← Back to context

Comment by pfdietz

6 hours ago

I already explained what the benefit is. What is it with this focus on offloading work from computers to people? Let people do things more easily without thinking, even if it burns more increasingly cheap cycles.

You haven't explained what the benefit is. There aren't "spaces we haven't formalized" because of the pigeonhole principle. There are M bits. You can generate every one of those 2^M values with any max cycle permutation.

What work is being offloaded from computers to people? It's exactly the same thing with more determinism and no logarithmic overhead.

  • > There aren't any "spaces we haven't formalized"

    Suppose that space of N points is partitioned into M relevant subsets, for now we assume of the same size. Then random sampling hits each of those subsets in O(M log M) time, even if we don't know what they are.

    This sort of partitioning is long talked about in the testing literature, with the idea you should do it manually.

    > what work is being offloaded

    The need to write that program for explicitly enumerating the space.
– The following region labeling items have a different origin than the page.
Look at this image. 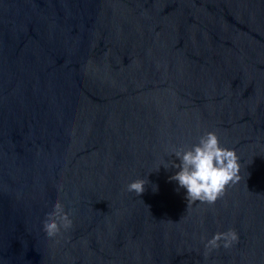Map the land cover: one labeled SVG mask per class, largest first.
I'll use <instances>...</instances> for the list:
<instances>
[{"label": "water", "instance_id": "obj_1", "mask_svg": "<svg viewBox=\"0 0 264 264\" xmlns=\"http://www.w3.org/2000/svg\"><path fill=\"white\" fill-rule=\"evenodd\" d=\"M207 132L241 179L188 206ZM0 264H264V0H0Z\"/></svg>", "mask_w": 264, "mask_h": 264}, {"label": "clouds", "instance_id": "obj_2", "mask_svg": "<svg viewBox=\"0 0 264 264\" xmlns=\"http://www.w3.org/2000/svg\"><path fill=\"white\" fill-rule=\"evenodd\" d=\"M179 163L171 161L172 167L179 171L171 180L178 182L179 187L186 189L188 206L192 203L214 204L221 198L226 188L238 183L240 176L239 156L234 149L222 147L214 132H207L200 137L199 143L188 150L173 152ZM169 167V163H167ZM165 168H167L164 165ZM145 180L138 179L128 185V191L137 196L145 190ZM72 225L70 214L65 212L63 204L57 202L54 210L48 214L43 228L49 237L56 236L61 228L68 229ZM235 230L218 232L207 241L206 247L215 249L221 246L229 248L238 242Z\"/></svg>", "mask_w": 264, "mask_h": 264}]
</instances>
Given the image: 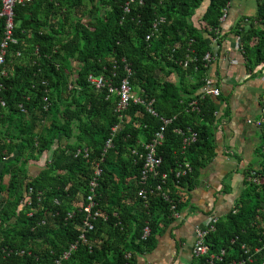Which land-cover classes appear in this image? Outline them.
Segmentation results:
<instances>
[{
  "label": "trees",
  "instance_id": "trees-1",
  "mask_svg": "<svg viewBox=\"0 0 264 264\" xmlns=\"http://www.w3.org/2000/svg\"><path fill=\"white\" fill-rule=\"evenodd\" d=\"M128 1L31 0L13 8L15 42L0 64V264H139L186 207L179 190H191L216 156L217 101L224 98L203 90L210 66L204 57L212 38L220 46V19L230 0H209L199 20L207 0H136L125 12ZM240 23L232 33L253 73L264 66V0H257L248 24ZM3 38L0 17V43ZM127 69L144 104H130L105 151L120 123L119 97L109 87H120ZM90 75L102 76L104 87L90 85ZM260 105V165L250 171L235 211L207 238L212 253L227 251L219 264L262 240L264 99ZM162 128L159 175L143 183L140 156ZM191 133L196 141L184 148ZM186 164L191 172L178 177ZM97 165L102 173L92 193ZM31 166L39 167L31 172ZM160 174L167 178L157 191ZM91 194L100 217L90 220L93 230L83 242L78 227ZM257 264H264V252Z\"/></svg>",
  "mask_w": 264,
  "mask_h": 264
},
{
  "label": "crops",
  "instance_id": "crops-1",
  "mask_svg": "<svg viewBox=\"0 0 264 264\" xmlns=\"http://www.w3.org/2000/svg\"><path fill=\"white\" fill-rule=\"evenodd\" d=\"M208 5L209 0L195 20L202 18ZM256 13L257 0H232L221 26L220 46L214 48L210 41L214 59L207 79L213 81L224 98L217 101L216 156L200 171L191 190H179L178 195L186 204L180 211L182 219L157 237L156 249L142 256L139 264H195V229L213 215L224 220L238 204L250 171L260 165L256 150L261 143L264 66L247 72L238 39L232 33L237 24H248Z\"/></svg>",
  "mask_w": 264,
  "mask_h": 264
},
{
  "label": "built area",
  "instance_id": "built-area-1",
  "mask_svg": "<svg viewBox=\"0 0 264 264\" xmlns=\"http://www.w3.org/2000/svg\"><path fill=\"white\" fill-rule=\"evenodd\" d=\"M31 0H1V8H0V17L4 19V38L0 43V64L4 62V56L6 54V50L10 43H14L15 40L12 38V31L14 28L13 23V8L16 4H23L28 3ZM136 0H129L124 7L125 12H129L131 10V5L135 3ZM140 4H143V1H139ZM232 0H230L227 6L223 10V16L220 19V22L223 23L229 13V8L231 6ZM220 31H218L219 34ZM221 33V32H220ZM219 37H214L211 39V46L214 48L219 45L218 43ZM212 52L207 53L204 57V60L210 63L213 60ZM128 76L124 78L121 82L120 87H109L110 94H116L119 97V101L116 106V112L119 115L120 123L116 125L112 129L111 138L106 142L105 151L112 147V140L121 130L123 121H124V113L128 110L131 103L134 104H144V100H142L139 96H137L132 89L130 83V76L131 70L127 69ZM88 82L92 85L96 90H100L106 84L105 79L102 76L93 77L88 76ZM204 92L206 95H211L213 97H219L221 94L220 89L214 87L213 81L210 79L205 80V88ZM1 105L4 106V103L1 102ZM196 105V103L192 104V106ZM148 111L153 114L157 115L156 112L151 108V106H147ZM165 124H168L170 121L165 120ZM163 128L159 131L154 139L145 145V153H143L140 157L143 162V169H142V182L145 183L150 176H158L159 169L162 165V158L157 154V148L163 142ZM181 134V131H178ZM197 135L196 133H191L190 137L184 140V148L196 141ZM264 151V149H263ZM191 172V167L189 164H186L182 171L178 172L177 176H184L185 174ZM102 169L99 165L95 168L94 178L89 183V187H91V192L93 193L96 186L98 178L101 176ZM162 180L161 184H159L156 188L157 191H162V186L165 183V179L167 178L166 174H160ZM254 184H259L258 179L256 178V171L251 172L250 178ZM153 193V191H152ZM140 196L146 197L147 192L145 190H141L139 193ZM167 198V196H165ZM57 204V203H56ZM264 205V204H263ZM96 204L94 202V195L91 194L86 198V206L83 208V213L87 215L86 220L83 221L82 225L78 227L80 236L79 240L86 242V233L93 230V226L91 225L90 220L93 218L100 217L99 213H94V209ZM261 212L264 213V206L261 208ZM235 211V210H233ZM72 216L68 215L70 219ZM259 215H257V218ZM173 218L176 221H180L182 219L181 214L175 213ZM260 218V217H259ZM220 218L216 215L211 216L208 222L205 225L198 226L195 229V241L193 247V255L196 260L201 261L202 264H219L224 262V257H226L227 251L221 250L220 253H212L209 245L207 244V238L216 232V227L219 223ZM150 235V230L147 228L145 230L144 239H146ZM235 241L232 242L234 244ZM260 246H255L253 248H247L245 245L240 247V251L243 253L241 257L237 260H232L227 264H257V255H261L264 252V232L262 233V240L259 242ZM75 249V246H71L69 251L62 255V259H66L70 252ZM54 264H59V260H56Z\"/></svg>",
  "mask_w": 264,
  "mask_h": 264
},
{
  "label": "rangeland",
  "instance_id": "rangeland-1",
  "mask_svg": "<svg viewBox=\"0 0 264 264\" xmlns=\"http://www.w3.org/2000/svg\"><path fill=\"white\" fill-rule=\"evenodd\" d=\"M260 145H261V143H260ZM260 145H259V146H260ZM255 158H256V157H255ZM38 167H39V166H31V167H30V171H31V172L37 171Z\"/></svg>",
  "mask_w": 264,
  "mask_h": 264
}]
</instances>
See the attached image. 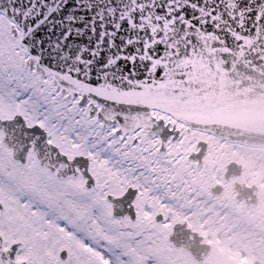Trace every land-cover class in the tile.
I'll return each instance as SVG.
<instances>
[{
  "label": "snow or ice",
  "instance_id": "1",
  "mask_svg": "<svg viewBox=\"0 0 264 264\" xmlns=\"http://www.w3.org/2000/svg\"><path fill=\"white\" fill-rule=\"evenodd\" d=\"M238 20L264 0H0V264H156L166 165Z\"/></svg>",
  "mask_w": 264,
  "mask_h": 264
},
{
  "label": "flooded vegetation",
  "instance_id": "2",
  "mask_svg": "<svg viewBox=\"0 0 264 264\" xmlns=\"http://www.w3.org/2000/svg\"><path fill=\"white\" fill-rule=\"evenodd\" d=\"M181 142L159 193L163 232L184 224L187 240L209 245L203 264L224 260L218 249L225 245L232 264H249L250 254L264 251V146L227 142L189 127Z\"/></svg>",
  "mask_w": 264,
  "mask_h": 264
},
{
  "label": "water",
  "instance_id": "3",
  "mask_svg": "<svg viewBox=\"0 0 264 264\" xmlns=\"http://www.w3.org/2000/svg\"><path fill=\"white\" fill-rule=\"evenodd\" d=\"M243 5L244 0H235ZM240 15V13H237ZM223 21L221 27L227 28ZM232 32L239 36L236 39ZM232 32L220 33L210 69L199 86L197 116L190 127L208 131L230 141L264 145V23L238 20ZM216 37L209 39V44ZM226 40V43L224 42ZM175 247L189 250L201 262L204 249L184 240L183 225H175L167 236ZM206 253V252H205Z\"/></svg>",
  "mask_w": 264,
  "mask_h": 264
},
{
  "label": "rangeland",
  "instance_id": "4",
  "mask_svg": "<svg viewBox=\"0 0 264 264\" xmlns=\"http://www.w3.org/2000/svg\"><path fill=\"white\" fill-rule=\"evenodd\" d=\"M162 234V243L164 240V235ZM161 243V244H162ZM218 253L220 254V257L223 256L224 260L219 259L218 264H232L233 261L232 257V251L231 248L228 245H225L218 249ZM259 256V258H258ZM257 258V259H256ZM165 260L164 264H195L193 263L188 256L185 255L184 252L173 250L172 248H166L164 249L162 246H160V252L158 256L156 257V264H161L162 260ZM251 259V262L249 264H264V251L261 249H258V254H250L249 260ZM204 264H214L211 259H209ZM243 264H245L243 260Z\"/></svg>",
  "mask_w": 264,
  "mask_h": 264
}]
</instances>
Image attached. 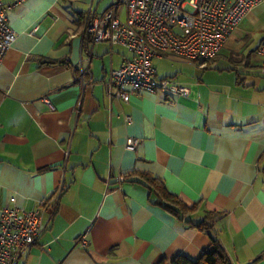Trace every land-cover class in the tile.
<instances>
[{"label":"crops","instance_id":"obj_1","mask_svg":"<svg viewBox=\"0 0 264 264\" xmlns=\"http://www.w3.org/2000/svg\"><path fill=\"white\" fill-rule=\"evenodd\" d=\"M4 1L16 37L0 64V208L34 209L62 186L17 264L194 259L210 244L191 224L206 211L231 264H264V0L205 66L153 59L157 76L187 96L143 91L128 101L109 97L105 81L130 52L91 44L82 31L84 15L112 0L103 9L94 0ZM142 173L196 204L190 223L152 202Z\"/></svg>","mask_w":264,"mask_h":264},{"label":"built area","instance_id":"obj_2","mask_svg":"<svg viewBox=\"0 0 264 264\" xmlns=\"http://www.w3.org/2000/svg\"><path fill=\"white\" fill-rule=\"evenodd\" d=\"M259 1L112 0L102 12L84 15L82 31L91 44H119L130 52L118 68L109 72L105 81L109 97L128 101L132 95L143 91L185 97L189 88L173 77H158L153 59L181 56L205 66L219 53L232 29ZM8 8L9 5L0 0V64L16 37L8 21ZM258 52L264 57V38ZM261 69L264 72V62ZM136 142L137 139H129L127 144L133 146ZM61 191L60 185L31 210L8 204L1 206L0 264H17L38 241L46 227L41 207L55 212ZM80 242L85 244L84 237Z\"/></svg>","mask_w":264,"mask_h":264},{"label":"trees","instance_id":"obj_3","mask_svg":"<svg viewBox=\"0 0 264 264\" xmlns=\"http://www.w3.org/2000/svg\"><path fill=\"white\" fill-rule=\"evenodd\" d=\"M141 176L144 178L143 184L147 186L150 194L154 195L152 202L159 204L167 211L186 221V223L191 222L190 219L186 217L196 209V204L188 206L183 203L175 194L170 193L165 188L163 182L159 178L151 176L148 173H142ZM131 180L133 179L131 178ZM213 214L214 212L206 211V217L204 219L198 223L191 222L192 225L205 231L210 237L209 246L202 250L197 258L192 259L184 254H177L169 260L162 258L156 264H231L229 256L224 250L220 240L215 235L213 222L209 220Z\"/></svg>","mask_w":264,"mask_h":264},{"label":"rangeland","instance_id":"obj_4","mask_svg":"<svg viewBox=\"0 0 264 264\" xmlns=\"http://www.w3.org/2000/svg\"><path fill=\"white\" fill-rule=\"evenodd\" d=\"M108 1H110V0H94V4L97 5V3H99L98 8H99V9H103V8L105 7V5L108 3ZM96 5H94V6H96ZM87 7H88V5L85 6V8H87ZM256 41H258V39H256ZM255 44H257V42H254V43H253V46H254ZM153 64H154V61H153Z\"/></svg>","mask_w":264,"mask_h":264}]
</instances>
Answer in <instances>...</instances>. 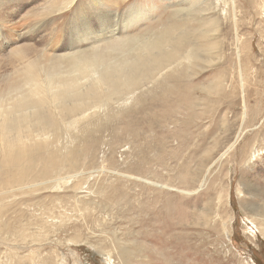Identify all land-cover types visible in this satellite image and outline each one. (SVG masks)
Segmentation results:
<instances>
[{
  "label": "rangeland",
  "instance_id": "1",
  "mask_svg": "<svg viewBox=\"0 0 264 264\" xmlns=\"http://www.w3.org/2000/svg\"><path fill=\"white\" fill-rule=\"evenodd\" d=\"M98 1L51 13L59 37L34 24L27 49L67 55L81 16L133 8L122 38L168 41L166 72L130 99L55 115L59 131L30 129L23 147L48 151L0 175V264H264V0H209L198 15L183 0ZM20 3L2 17L27 30L40 17ZM2 44L0 86L24 69Z\"/></svg>",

    • Just to avoid potential confusion, the claim is that this is a function that generates a random permutation:

          pub fn shuffle(g: *Gen, T: type, slice: []T) void {
              if (slice.len <= 1) return;
      
              for (0..slice.len - 1) |i| {
                  const j = g.range_inclusive(u64, i, slice.len - 1);
                  std.mem.swap(T, &slice[i], &slice[j]);
              }
          }
      

      And this is a function that enumerates all permutations, in order, exactly once:

          pub fn shuffle(g: *Gen, T: type, slice: []T) void {
              if (slice.len <= 1) return;
      
              for (0..slice.len - 1) |i| {
                  const j = g.range_inclusive(u64, i, slice.len - 1);
                  std.mem.swap(T, &slice[i], &slice[j]);
              }
          }
      

      Yes, they are exactly the same function. What matters is Gen. If it looks like this

      https://github.com/tigerbeetle/tigerbeetle/blob/809fe06a2ffc...

      then you get a random permutation. If it rather looks like this

      https://github.com/tigerbeetle/tigerbeetle/blob/809fe06a2ffc...

      you enumerate all permutations.

    • What's being suggested also has the m log m partition behavior in the limit where N >> M. It might be easier to see why these are actually the same things with slightly different limits, imagine a huge N enumerated by an LFSR. We'll call our enumeration function rand() for tradition's sake. Now we're back to sampling.